One of those rescued was a pregnant woman, although her husband said that amid the joy of finding her alive, doctors also told him that their baby had not survived.
Soldiers, firefighters and volunteers have been working around the clock since the April 29 collapse of the seven-story building in a desperate search, and their spirits were lifted first on Tuesday when a nearly 6-month-old girl was found relatively unscathed in a wash basin.
Then on Thursday, they pulled three women and a man from the debris, said Police Chief Japheth Koome.
One of the women, 24-year-old Elizabeth Night Odhiambo, was eight months pregnant, said her husband, Stephen Onyango.
A crowd broke into applause as Odhiambo - under a blanket and with her face covered with an oxygen mask - was carried on a stretcher to an ambulance in a scene broadcast live on Kenyan TV.
After she was brought to the hospital, Odhiambo underwent an emergency cesarean section, and doctors told Onyango the baby had died in the womb.
Despite the loss of their child, Onyango told The Associated Press that he was joyful his wife was still alive.
"I cannot say the happiness I have," the truck driver said in a telephone interview. "I have never had such happiness like this in my life."
He said he was able to speak with his wife after the surgery to comfort her.
Nairobi Gov. Evans Kidero tweeted his joy over the rescue, with pictures from the dramatic scene.
Before military engineers broke through slabs of concrete that had trapped Odhiambo in a corner of the building, medics had managed to give her oxygen and an intravenous drip of water and glucose, according to Kenya's Disaster Management Unit.
At least 70 people remain missing, said Kenya Red Cross head Abbas Gullet, and rescuers were working around the clock to find any other survivors. Authorities initially used backhoes in the search, with firefighters and volunteers also removing chunks of debris by hand in the frantic rescue effort. A day after the collapse, the military brought in special equipment. President Uhuru Kenyatta visited the scene.
Trained dogs were brought in, along with special equipment to detect breathing and movement, said military spokesman Col. David Obonyo.
Authorities say it is rare for anyone to survive more than 72 hours without water in such instances.
Following the 2013 collapse of the eight-story Rana Plaza factory in Bangladesh, a 19-year-old woman was rescued after being trapped in the rubble for 17 days, surviving on four packets of cookies and some water. It was the worst garment-industry disaster in history, killing 1,127 people.
In Haiti's 2010 earthquake, a 17-year-old girl was found severely dehydrated and near death in a collapsed home 15 days after the quake struck. Rescuers said she may have had access to water from a bathroom.

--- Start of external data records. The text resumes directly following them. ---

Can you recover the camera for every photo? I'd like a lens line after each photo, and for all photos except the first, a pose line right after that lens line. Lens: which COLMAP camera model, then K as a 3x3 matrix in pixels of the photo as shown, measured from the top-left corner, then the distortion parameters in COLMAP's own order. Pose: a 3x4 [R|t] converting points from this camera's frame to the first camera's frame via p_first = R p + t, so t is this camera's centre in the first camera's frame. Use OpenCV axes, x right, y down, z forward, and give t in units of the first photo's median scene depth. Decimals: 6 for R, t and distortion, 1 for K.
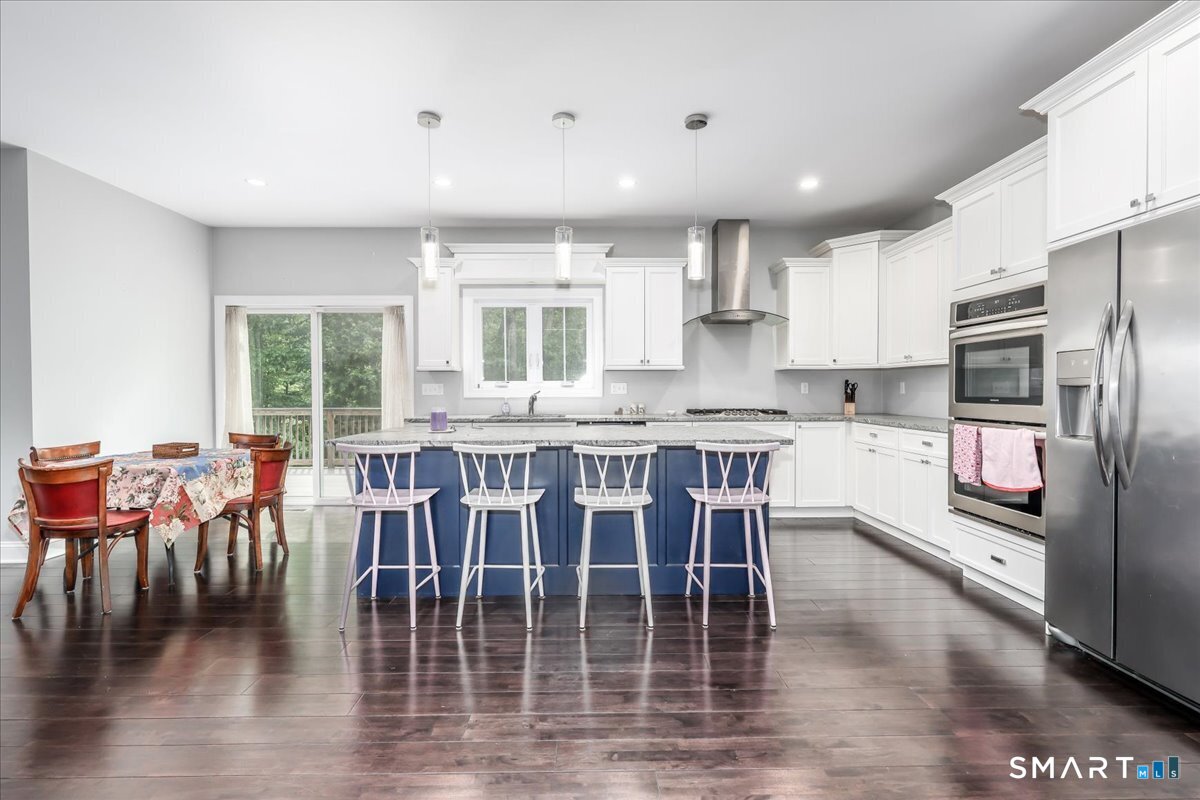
lens RADIAL K [[556.4, 0, 598.6], [0, 556.4, 398.9], [0, 0, 1]] dist [0.001026, 0.000031]
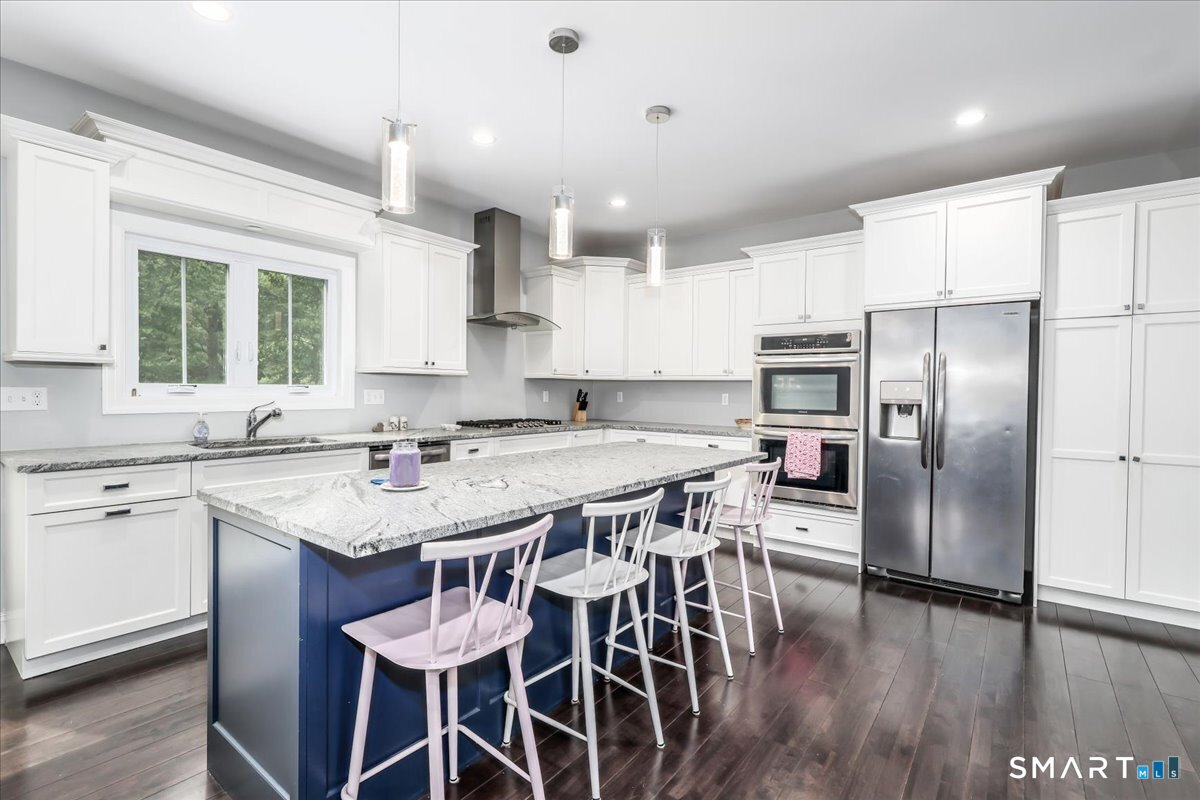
lens RADIAL K [[556.4, 0, 604.3], [0, 556.4, 395.2], [0, 0, 1]] dist [0.001026, 0.000031]
pose [[0.615024, 0.002285, 0.788505, -0.397997], [0.000015, 0.999996, -0.002910, -0.020914], [-0.788509, 0.001801, 0.615021, 0.332224]]
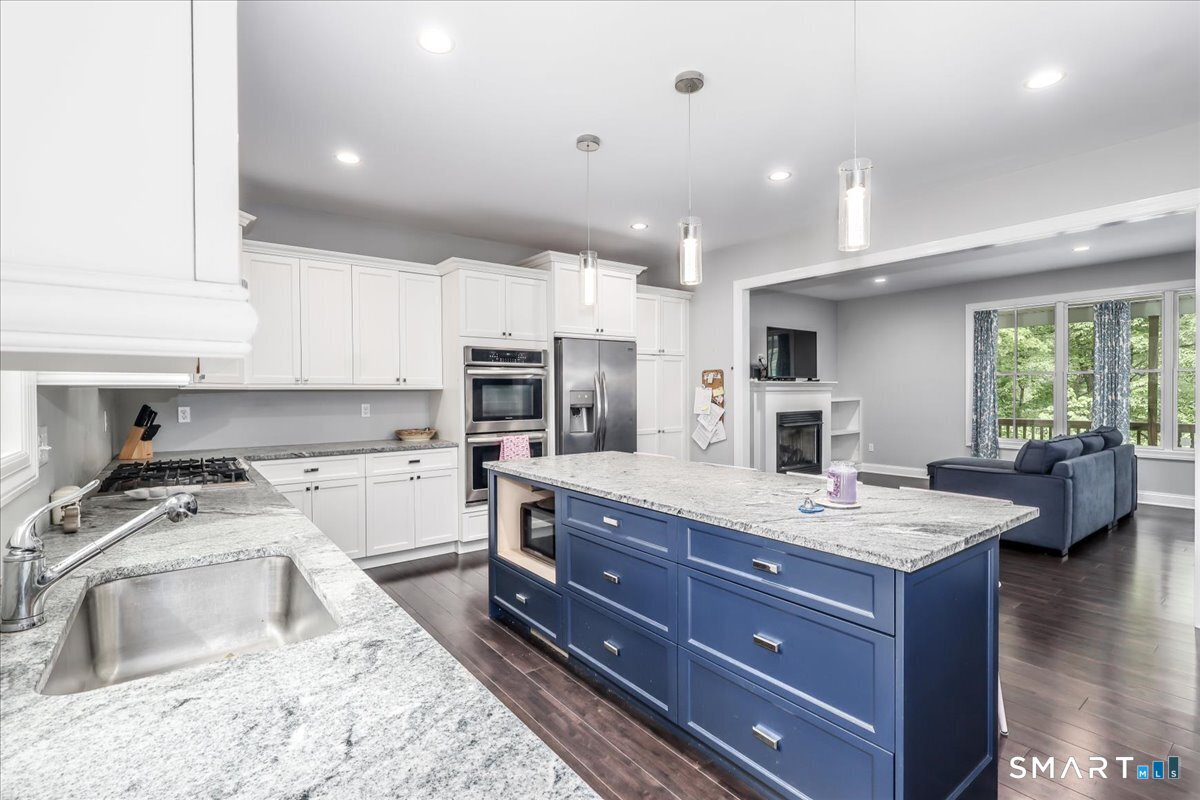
lens RADIAL K [[556.4, 0, 600.5], [0, 556.4, 396.2], [0, 0, 1]] dist [0.001026, 0.000031]
pose [[-0.586151, 0.007059, 0.810171, -0.413732], [0.024386, 0.999663, 0.008933, -0.039527], [-0.809835, 0.024993, -0.586126, 1.027984]]
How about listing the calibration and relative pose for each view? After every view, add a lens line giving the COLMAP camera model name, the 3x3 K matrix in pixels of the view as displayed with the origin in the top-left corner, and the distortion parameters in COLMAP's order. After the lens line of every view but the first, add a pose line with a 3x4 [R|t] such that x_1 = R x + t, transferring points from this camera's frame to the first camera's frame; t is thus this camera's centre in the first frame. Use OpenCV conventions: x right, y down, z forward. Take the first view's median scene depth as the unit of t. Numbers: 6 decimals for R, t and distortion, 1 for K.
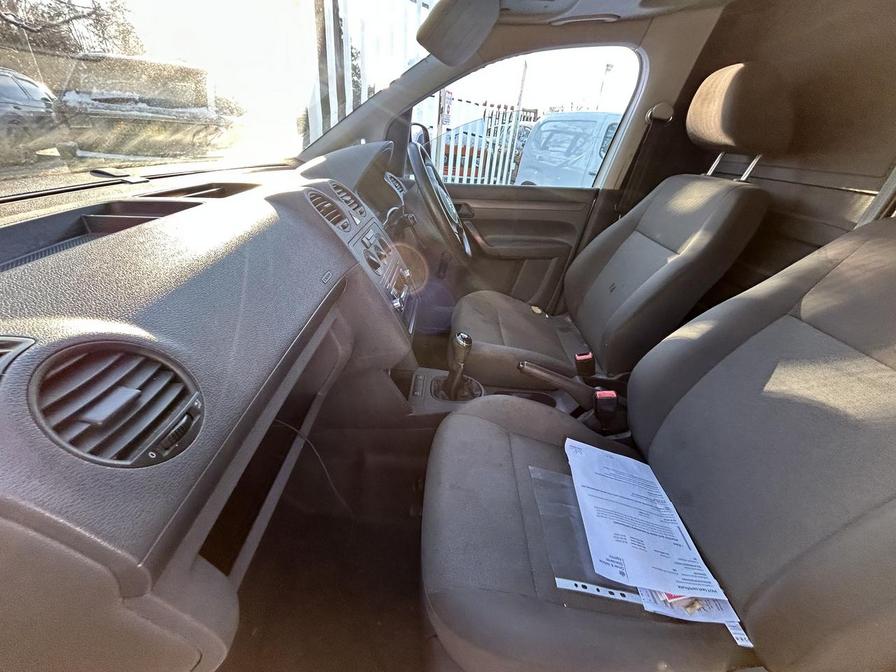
lens RADIAL K [[361.0, 0, 448.7], [0, 361.0, 338.1], [0, 0, 1]] dist [-0.002700, 0.000145]
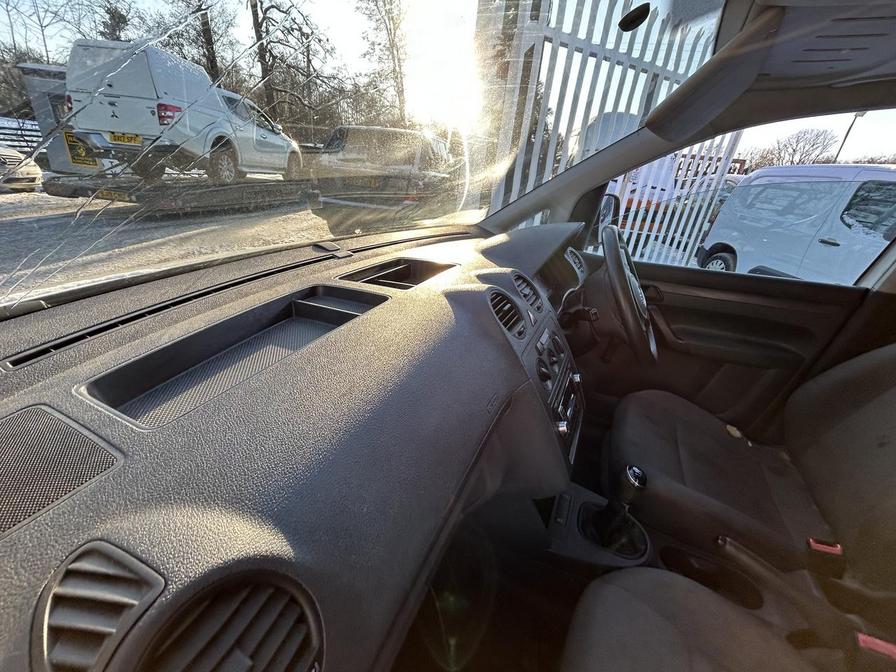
lens RADIAL K [[361.0, 0, 448.7], [0, 361.0, 338.1], [0, 0, 1]] dist [-0.002700, 0.000145]
pose [[0.911002, 0.173594, -0.374086, -0.083527], [-0.212996, 0.974798, -0.066351, -0.142563], [0.353140, 0.140125, 0.925017, 0.092391]]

The April 29 collapse in Nairobi's low-income Huruma neighborhood that killed 36 people and injured more than 130 came amid Kenya's April-May rainy season.

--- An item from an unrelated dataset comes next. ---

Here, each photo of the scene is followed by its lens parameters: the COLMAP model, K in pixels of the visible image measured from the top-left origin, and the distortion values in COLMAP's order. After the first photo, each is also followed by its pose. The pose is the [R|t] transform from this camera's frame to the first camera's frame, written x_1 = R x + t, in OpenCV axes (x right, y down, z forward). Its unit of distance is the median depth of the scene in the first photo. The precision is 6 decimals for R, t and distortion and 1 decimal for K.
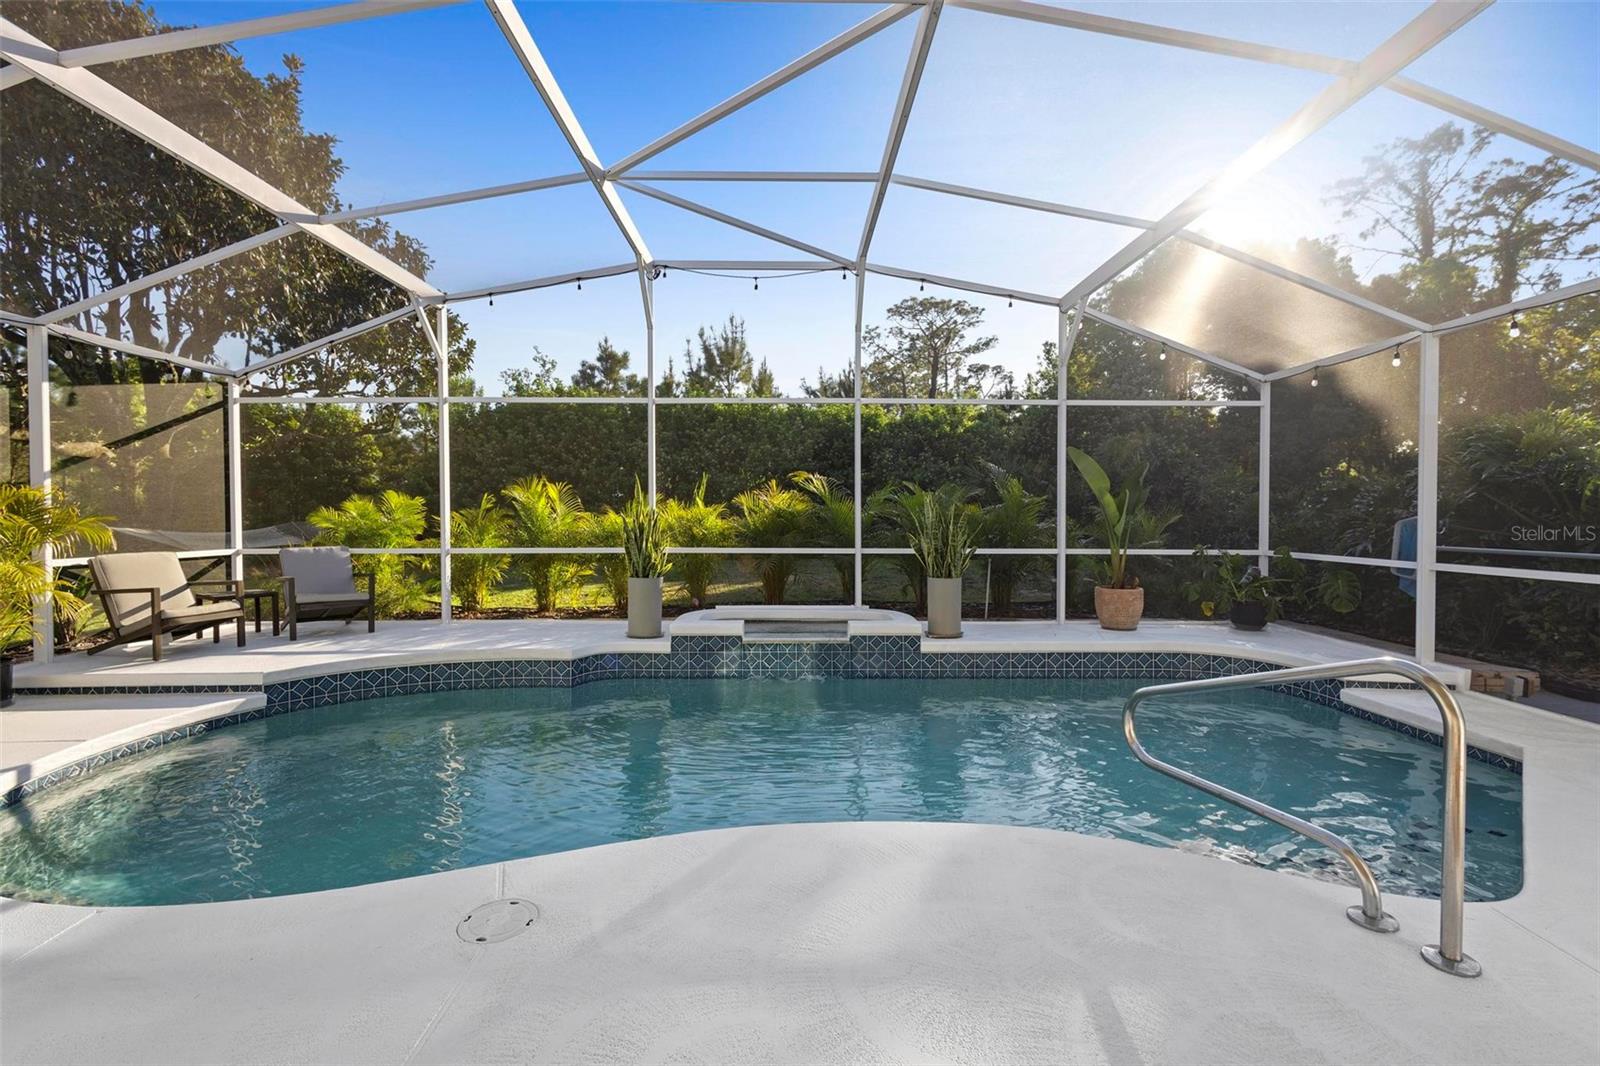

A neighbor said the collapsed building had been constructed rapidly and poorly, and its more than 125 single rooms were snapped up quickly at a rent of $35 per month.
It was built less than 15 feet from a river, when it should have been six times that distance, said local lawmaker Steven Kariuki. The National Construction Authority said it had marked the building as unfit for habitation, but the county government failed to follow up.
The building's two owners were taken into custody but released on $5,000 bail Wednesday, pending formal charges.
Most of Nairobi's 4 million people live in low-income areas or slums. Housing is in high demand, and unscrupulous developers often bypass regulations.
After eight buildings collapsed and killed 15 people in the country last year, Kenyatta ordered an audit of all the country's buildings to see if they are up to code. The National Construction Authority found that 58 percent of buildings in Nairobi are unfit for habitation.